Collection entries:
-*-*-

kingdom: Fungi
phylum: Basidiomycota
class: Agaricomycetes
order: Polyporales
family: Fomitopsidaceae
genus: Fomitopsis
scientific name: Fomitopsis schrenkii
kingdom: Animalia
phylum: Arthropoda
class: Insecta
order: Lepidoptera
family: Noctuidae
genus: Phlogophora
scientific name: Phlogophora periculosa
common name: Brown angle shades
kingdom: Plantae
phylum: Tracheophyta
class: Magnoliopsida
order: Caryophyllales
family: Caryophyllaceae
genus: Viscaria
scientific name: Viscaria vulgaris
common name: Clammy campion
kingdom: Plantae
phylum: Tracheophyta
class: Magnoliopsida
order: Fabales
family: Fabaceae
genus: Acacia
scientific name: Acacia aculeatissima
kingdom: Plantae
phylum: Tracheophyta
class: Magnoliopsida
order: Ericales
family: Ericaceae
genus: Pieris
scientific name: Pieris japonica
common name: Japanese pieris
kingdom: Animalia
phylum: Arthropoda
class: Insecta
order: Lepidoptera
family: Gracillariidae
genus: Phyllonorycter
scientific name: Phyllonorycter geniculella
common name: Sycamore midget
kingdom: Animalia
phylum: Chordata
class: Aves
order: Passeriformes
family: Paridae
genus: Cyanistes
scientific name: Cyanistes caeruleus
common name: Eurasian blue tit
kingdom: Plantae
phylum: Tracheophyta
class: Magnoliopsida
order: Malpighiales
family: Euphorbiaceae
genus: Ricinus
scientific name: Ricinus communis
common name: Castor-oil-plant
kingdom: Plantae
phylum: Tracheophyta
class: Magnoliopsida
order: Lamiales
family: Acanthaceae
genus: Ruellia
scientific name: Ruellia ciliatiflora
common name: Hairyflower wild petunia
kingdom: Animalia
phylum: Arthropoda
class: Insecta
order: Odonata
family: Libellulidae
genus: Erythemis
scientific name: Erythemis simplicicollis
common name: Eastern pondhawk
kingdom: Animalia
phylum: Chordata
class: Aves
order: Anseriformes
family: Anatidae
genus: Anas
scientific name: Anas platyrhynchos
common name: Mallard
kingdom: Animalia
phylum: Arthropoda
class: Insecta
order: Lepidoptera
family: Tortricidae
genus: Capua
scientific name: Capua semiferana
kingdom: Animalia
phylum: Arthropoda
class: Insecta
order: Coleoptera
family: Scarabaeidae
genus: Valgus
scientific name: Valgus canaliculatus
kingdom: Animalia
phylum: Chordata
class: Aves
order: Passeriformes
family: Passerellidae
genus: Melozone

-*-*-

Convert every line of the records into a JSON list of strings, with one string per line and blank lines omitted.

[
  "kingdom: Fungi",
  "phylum: Basidiomycota",
  "class: Agaricomycetes",
  "order: Polyporales",
  "family: Fomitopsidaceae",
  "genus: Fomitopsis",
  "scientific name: Fomitopsis schrenkii",
  "kingdom: Animalia",
  "phylum: Arthropoda",
  "class: Insecta",
  "order: Lepidoptera",
  "family: Noctuidae",
  "genus: Phlogophora",
  "scientific name: Phlogophora periculosa",
  "common name: Brown angle shades",
  "kingdom: Plantae",
  "phylum: Tracheophyta",
  "class: Magnoliopsida",
  "order: Caryophyllales",
  "family: Caryophyllaceae",
  "genus: Viscaria",
  "scientific name: Viscaria vulgaris",
  "common name: Clammy campion",
  "kingdom: Plantae",
  "phylum: Tracheophyta",
  "class: Magnoliopsida",
  "order: Fabales",
  "family: Fabaceae",
  "genus: Acacia",
  "scientific name: Acacia aculeatissima",
  "kingdom: Plantae",
  "phylum: Tracheophyta",
  "class: Magnoliopsida",
  "order: Ericales",
  "family: Ericaceae",
  "genus: Pieris",
  "scientific name: Pieris japonica",
  "common name: Japanese pieris",
  "kingdom: Animalia",
  "phylum: Arthropoda",
  "class: Insecta",
  "order: Lepidoptera",
  "family: Gracillariidae",
  "genus: Phyllonorycter",
  "scientific name: Phyllonorycter geniculella",
  "common name: Sycamore midget",
  "kingdom: Animalia",
  "phylum: Chordata",
  "class: Aves",
  "order: Passeriformes",
  "family: Paridae",
  "genus: Cyanistes",
  "scientific name: Cyanistes caeruleus",
  "common name: Eurasian blue tit",
  "kingdom: Plantae",
  "phylum: Tracheophyta",
  "class: Magnoliopsida",
  "order: Malpighiales",
  "family: Euphorbiaceae",
  "genus: Ricinus",
  "scientific name: Ricinus communis",
  "common name: Castor-oil-plant",
  "kingdom: Plantae",
  "phylum: Tracheophyta",
  "class: Magnoliopsida",
  "order: Lamiales",
  "family: Acanthaceae",
  "genus: Ruellia",
  "scientific name: Ruellia ciliatiflora",
  "common name: Hairyflower wild petunia",
  "kingdom: Animalia",
  "phylum: Arthropoda",
  "class: Insecta",
  "order: Odonata",
  "family: Libellulidae",
  "genus: Erythemis",
  "scientific name: Erythemis simplicicollis",
  "common name: Eastern pondhawk",
  "kingdom: Animalia",
  "phylum: Chordata",
  "class: Aves",
  "order: Anseriformes",
  "family: Anatidae",
  "genus: Anas",
  "scientific name: Anas platyrhynchos",
  "common name: Mallard",
  "kingdom: Animalia",
  "phylum: Arthropoda",
  "class: Insecta",
  "order: Lepidoptera",
  "family: Tortricidae",
  "genus: Capua",
  "scientific name: Capua semiferana",
  "kingdom: Animalia",
  "phylum: Arthropoda",
  "class: Insecta",
  "order: Coleoptera",
  "family: Scarabaeidae",
  "genus: Valgus",
  "scientific name: Valgus canaliculatus",
  "kingdom: Animalia",
  "phylum: Chordata",
  "class: Aves",
  "order: Passeriformes",
  "family: Passerellidae",
  "genus: Melozone"
]